> **HOW TO COMPLETE THIS TASK**: Going through the entries below, copy out each line that contains "lists".

RECORD EXTRACTS Start Marker

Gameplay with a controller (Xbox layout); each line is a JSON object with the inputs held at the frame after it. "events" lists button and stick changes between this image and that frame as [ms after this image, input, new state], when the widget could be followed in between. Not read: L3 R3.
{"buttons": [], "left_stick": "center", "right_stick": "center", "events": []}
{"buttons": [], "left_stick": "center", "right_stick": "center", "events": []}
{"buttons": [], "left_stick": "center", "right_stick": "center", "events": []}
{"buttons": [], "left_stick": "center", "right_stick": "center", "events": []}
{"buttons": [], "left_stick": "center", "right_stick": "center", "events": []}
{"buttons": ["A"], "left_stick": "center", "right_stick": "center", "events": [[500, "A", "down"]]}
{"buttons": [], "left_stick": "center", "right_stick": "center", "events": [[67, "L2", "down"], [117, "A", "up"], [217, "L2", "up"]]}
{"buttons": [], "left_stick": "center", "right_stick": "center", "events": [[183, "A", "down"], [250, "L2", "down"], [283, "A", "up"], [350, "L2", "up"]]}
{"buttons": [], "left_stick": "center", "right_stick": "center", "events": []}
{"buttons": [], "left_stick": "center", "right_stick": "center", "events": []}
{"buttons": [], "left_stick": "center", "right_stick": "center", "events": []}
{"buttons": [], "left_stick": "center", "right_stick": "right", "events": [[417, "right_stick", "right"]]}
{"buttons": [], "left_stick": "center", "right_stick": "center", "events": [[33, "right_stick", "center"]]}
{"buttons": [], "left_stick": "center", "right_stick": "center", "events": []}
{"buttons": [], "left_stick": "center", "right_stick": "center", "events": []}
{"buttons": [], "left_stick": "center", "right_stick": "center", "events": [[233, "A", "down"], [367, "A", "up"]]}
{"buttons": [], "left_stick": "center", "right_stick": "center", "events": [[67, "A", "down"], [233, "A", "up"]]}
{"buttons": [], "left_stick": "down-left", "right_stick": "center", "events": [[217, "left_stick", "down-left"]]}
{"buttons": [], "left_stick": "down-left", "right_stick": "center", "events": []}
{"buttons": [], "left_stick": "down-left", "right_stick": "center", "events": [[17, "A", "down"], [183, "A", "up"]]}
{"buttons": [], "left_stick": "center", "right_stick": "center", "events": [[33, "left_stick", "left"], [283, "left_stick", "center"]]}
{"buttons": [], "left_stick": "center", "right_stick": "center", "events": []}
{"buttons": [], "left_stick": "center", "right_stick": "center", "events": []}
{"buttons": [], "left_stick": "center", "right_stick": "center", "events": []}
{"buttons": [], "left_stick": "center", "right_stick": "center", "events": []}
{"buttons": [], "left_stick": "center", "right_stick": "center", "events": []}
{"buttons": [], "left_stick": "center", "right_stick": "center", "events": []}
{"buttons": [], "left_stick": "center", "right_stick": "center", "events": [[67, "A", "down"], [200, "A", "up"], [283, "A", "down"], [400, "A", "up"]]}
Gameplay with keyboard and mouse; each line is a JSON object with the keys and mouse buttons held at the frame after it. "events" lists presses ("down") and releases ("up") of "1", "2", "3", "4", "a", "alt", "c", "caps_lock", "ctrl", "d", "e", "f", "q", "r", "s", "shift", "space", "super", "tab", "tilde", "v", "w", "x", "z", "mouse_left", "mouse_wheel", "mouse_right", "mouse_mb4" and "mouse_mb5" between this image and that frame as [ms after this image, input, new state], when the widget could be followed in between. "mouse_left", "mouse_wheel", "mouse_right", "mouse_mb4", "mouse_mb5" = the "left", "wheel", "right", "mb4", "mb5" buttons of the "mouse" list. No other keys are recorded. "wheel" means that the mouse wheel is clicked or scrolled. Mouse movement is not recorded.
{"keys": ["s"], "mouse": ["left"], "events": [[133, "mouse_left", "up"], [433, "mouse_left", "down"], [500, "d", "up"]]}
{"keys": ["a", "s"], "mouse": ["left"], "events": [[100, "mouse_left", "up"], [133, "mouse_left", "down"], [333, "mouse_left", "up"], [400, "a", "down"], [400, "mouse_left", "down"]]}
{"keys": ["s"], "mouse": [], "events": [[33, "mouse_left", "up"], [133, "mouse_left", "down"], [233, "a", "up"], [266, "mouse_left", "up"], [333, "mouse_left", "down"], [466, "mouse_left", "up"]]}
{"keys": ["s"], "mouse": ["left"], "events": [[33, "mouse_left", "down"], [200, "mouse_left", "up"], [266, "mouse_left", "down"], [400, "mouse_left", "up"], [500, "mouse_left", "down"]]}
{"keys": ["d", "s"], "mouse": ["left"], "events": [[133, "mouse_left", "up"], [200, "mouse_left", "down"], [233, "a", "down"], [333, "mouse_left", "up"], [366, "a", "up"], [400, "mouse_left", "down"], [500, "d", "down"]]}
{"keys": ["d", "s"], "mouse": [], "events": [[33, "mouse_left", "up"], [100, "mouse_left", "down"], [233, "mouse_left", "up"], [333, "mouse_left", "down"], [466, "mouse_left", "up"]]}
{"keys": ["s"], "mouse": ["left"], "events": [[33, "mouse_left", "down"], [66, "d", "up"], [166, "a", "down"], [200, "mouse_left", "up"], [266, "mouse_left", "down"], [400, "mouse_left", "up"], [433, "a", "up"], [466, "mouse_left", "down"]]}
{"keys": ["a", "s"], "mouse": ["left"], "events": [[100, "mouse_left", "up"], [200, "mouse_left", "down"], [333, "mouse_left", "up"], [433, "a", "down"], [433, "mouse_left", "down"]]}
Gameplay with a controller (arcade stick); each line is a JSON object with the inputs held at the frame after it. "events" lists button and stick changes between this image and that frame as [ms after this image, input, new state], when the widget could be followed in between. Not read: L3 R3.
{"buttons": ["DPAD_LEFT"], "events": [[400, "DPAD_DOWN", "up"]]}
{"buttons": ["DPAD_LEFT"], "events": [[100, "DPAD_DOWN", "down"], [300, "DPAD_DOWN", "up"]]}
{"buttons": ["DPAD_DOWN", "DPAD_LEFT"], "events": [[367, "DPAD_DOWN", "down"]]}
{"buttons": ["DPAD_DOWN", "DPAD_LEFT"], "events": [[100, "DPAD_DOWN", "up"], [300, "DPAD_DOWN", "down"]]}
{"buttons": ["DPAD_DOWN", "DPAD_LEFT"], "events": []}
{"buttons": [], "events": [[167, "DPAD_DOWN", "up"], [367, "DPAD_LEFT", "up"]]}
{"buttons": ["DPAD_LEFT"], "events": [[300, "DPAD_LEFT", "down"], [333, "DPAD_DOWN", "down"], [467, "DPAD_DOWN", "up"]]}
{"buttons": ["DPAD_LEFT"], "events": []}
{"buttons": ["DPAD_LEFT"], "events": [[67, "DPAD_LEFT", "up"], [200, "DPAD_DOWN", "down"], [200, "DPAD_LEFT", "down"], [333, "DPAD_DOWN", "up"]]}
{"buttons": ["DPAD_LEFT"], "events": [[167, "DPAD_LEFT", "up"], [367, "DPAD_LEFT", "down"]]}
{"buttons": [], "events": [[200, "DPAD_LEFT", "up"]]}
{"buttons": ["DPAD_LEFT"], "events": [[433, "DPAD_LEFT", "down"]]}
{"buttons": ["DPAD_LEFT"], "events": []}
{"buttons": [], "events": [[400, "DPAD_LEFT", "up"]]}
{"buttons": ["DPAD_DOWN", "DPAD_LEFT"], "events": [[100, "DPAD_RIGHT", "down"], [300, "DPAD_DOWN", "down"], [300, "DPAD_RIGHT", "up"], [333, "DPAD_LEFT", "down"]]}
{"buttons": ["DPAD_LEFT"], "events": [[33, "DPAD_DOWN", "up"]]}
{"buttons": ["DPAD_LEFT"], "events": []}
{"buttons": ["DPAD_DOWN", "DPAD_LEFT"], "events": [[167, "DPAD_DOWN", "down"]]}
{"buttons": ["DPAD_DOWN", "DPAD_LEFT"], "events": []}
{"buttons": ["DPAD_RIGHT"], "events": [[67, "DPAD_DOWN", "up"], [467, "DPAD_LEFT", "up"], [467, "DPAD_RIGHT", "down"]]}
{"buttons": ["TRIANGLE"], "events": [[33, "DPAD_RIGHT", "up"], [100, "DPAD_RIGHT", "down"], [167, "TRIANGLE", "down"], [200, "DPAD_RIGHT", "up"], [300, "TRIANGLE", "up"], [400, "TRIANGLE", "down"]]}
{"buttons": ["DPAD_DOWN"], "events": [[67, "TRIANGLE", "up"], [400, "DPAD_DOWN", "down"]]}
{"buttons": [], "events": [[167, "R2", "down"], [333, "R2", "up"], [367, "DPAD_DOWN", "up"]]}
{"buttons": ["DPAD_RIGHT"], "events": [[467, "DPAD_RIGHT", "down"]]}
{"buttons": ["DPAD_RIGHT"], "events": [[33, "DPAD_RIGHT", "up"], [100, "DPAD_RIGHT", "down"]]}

RECORD EXTRACTS End Marker

> **RESPONSE AREA**:
Gameplay with a controller (Xbox layout); each line is a JSON object with the inputs held at the frame after it. "events" lists button and stick changes between this image and that frame as [ms after this image, input, new state], when the widget could be followed in between. Not read: L3 R3.
Gameplay with keyboard and mouse; each line is a JSON object with the keys and mouse buttons held at the frame after it. "events" lists presses ("down") and releases ("up") of "1", "2", "3", "4", "a", "alt", "c", "caps_lock", "ctrl", "d", "e", "f", "q", "r", "s", "shift", "space", "super", "tab", "tilde", "v", "w", "x", "z", "mouse_left", "mouse_wheel", "mouse_right", "mouse_mb4" and "mouse_mb5" between this image and that frame as [ms after this image, input, new state], when the widget could be followed in between. "mouse_left", "mouse_wheel", "mouse_right", "mouse_mb4", "mouse_mb5" = the "left", "wheel", "right", "mb4", "mb5" buttons of the "mouse" list. No other keys are recorded. "wheel" means that the mouse wheel is clicked or scrolled. Mouse movement is not recorded.
Gameplay with a controller (arcade stick); each line is a JSON object with the inputs held at the frame after it. "events" lists button and stick changes between this image and that frame as [ms after this image, input, new state], when the widget could be followed in between. Not read: L3 R3.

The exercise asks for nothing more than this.